On April 9, a Subway franchisee with 29 locations in Tampa, Florida was ordered to pay back wages to 122 employees after a Department of Labor (DOL) investigation concluded that employees were not compensated for taking Subway “Sandwich Artist Certification” training, a violation of the Fair Labor Standards Act (FLSA).

Commenting on the investigation, the DOL director of the Wage and Hour Division’s Tampa District Office stated, “The Wage and Hour Division is continuing its restaurant enforcement initiative throughout Florida to make sure employees of both full-service and limited-service restaurants receive their full pay, and that employers who follow the law do not have to face unfair competition from those who ignore it.”

Franchisees can learn several lessons from the DOL’s investigation:

  1. Be aware that this initiative is not limited to Florida, so the restaurant industry as a whole should be aware it is under heightened scrutiny from the DOL.
  2. Pay attention to training time.
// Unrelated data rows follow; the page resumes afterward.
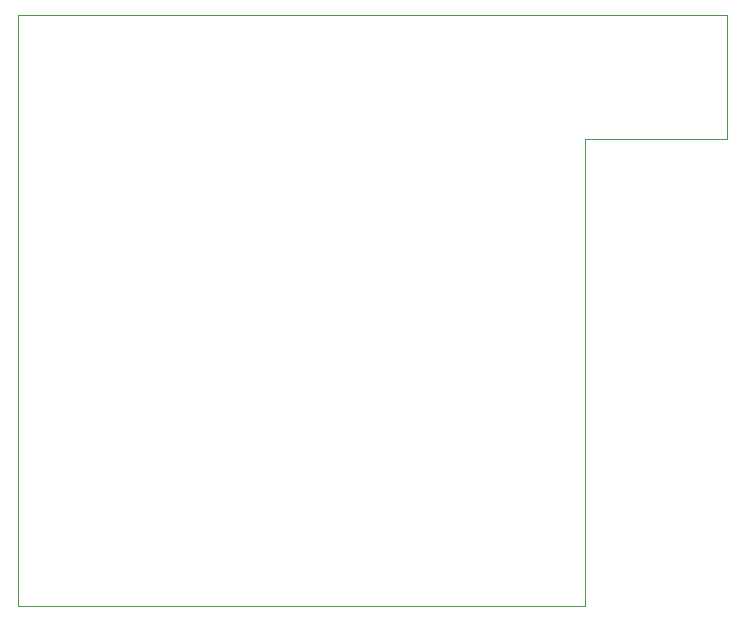
<source format=gbr>
G04 #@! TF.GenerationSoftware,KiCad,Pcbnew,6.0.1-79c1e3a40b~116~ubuntu20.04.1*
G04 #@! TF.CreationDate,2022-02-10T17:59:39+01:00*
G04 #@! TF.ProjectId,SidewinderX1 X axis ConnectorBoard,53696465-7769-46e6-9465-725831205820,rev?*
G04 #@! TF.SameCoordinates,Original*
G04 #@! TF.FileFunction,Profile,NP*
%FSLAX46Y46*%
G04 Gerber Fmt 4.6, Leading zero omitted, Abs format (unit mm)*
G04 Created by KiCad (PCBNEW 6.0.1-79c1e3a40b~116~ubuntu20.04.1) date 2022-02-10 17:59:39*
%MOMM*%
%LPD*%
G01*
G04 APERTURE LIST*
G04 #@! TA.AperFunction,Profile*
%ADD10C,0.050000*%
G04 #@! TD*
G04 APERTURE END LIST*
D10*
X76500000Y-31000000D02*
X76500000Y-20500000D01*
X64500000Y-31000000D02*
X76500000Y-31000000D01*
X64500000Y-70500000D02*
X64500000Y-31000000D01*
X16500000Y-70500000D02*
X64500000Y-70500000D01*
X16500000Y-20500000D02*
X16500000Y-70500000D01*
X76500000Y-20500000D02*
X16500000Y-20500000D01*
M02*

</source>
Training time is a topic that generates significant litigation under the FLSA because of confusion as to when employees must be compensated for training. An easy rule to follow is that most training time is work time. Employers must compensate employees for training that occurs during an employee’s regular shift as well as training that is required by the employer. Training time does not need to be counted as work time if: 1) it occurs outside of an employee’s normal work schedule; 2) the training is voluntary (there must be no pressure from the employer and no adverse consequences for failing to attend); 3) the training is not directly related to the employee’s current job (typically it is designed to qualify the employee for advancement); and 4) the employee performs no other work during the training. 
  3. It’s important to note that in the case of the Subway franchisee, the DOL expanded its investigation to other locations owned by the same franchisee, greatly increasing the cost and liability for the franchisee. Likely, the DOL received a tip or complaint related to one particular location, and when the DOL discovered the same franchisee owned other stores, it requested records related to each one. Accordingly, franchisees with multiple locations should ensure that each location is in compliance with the law.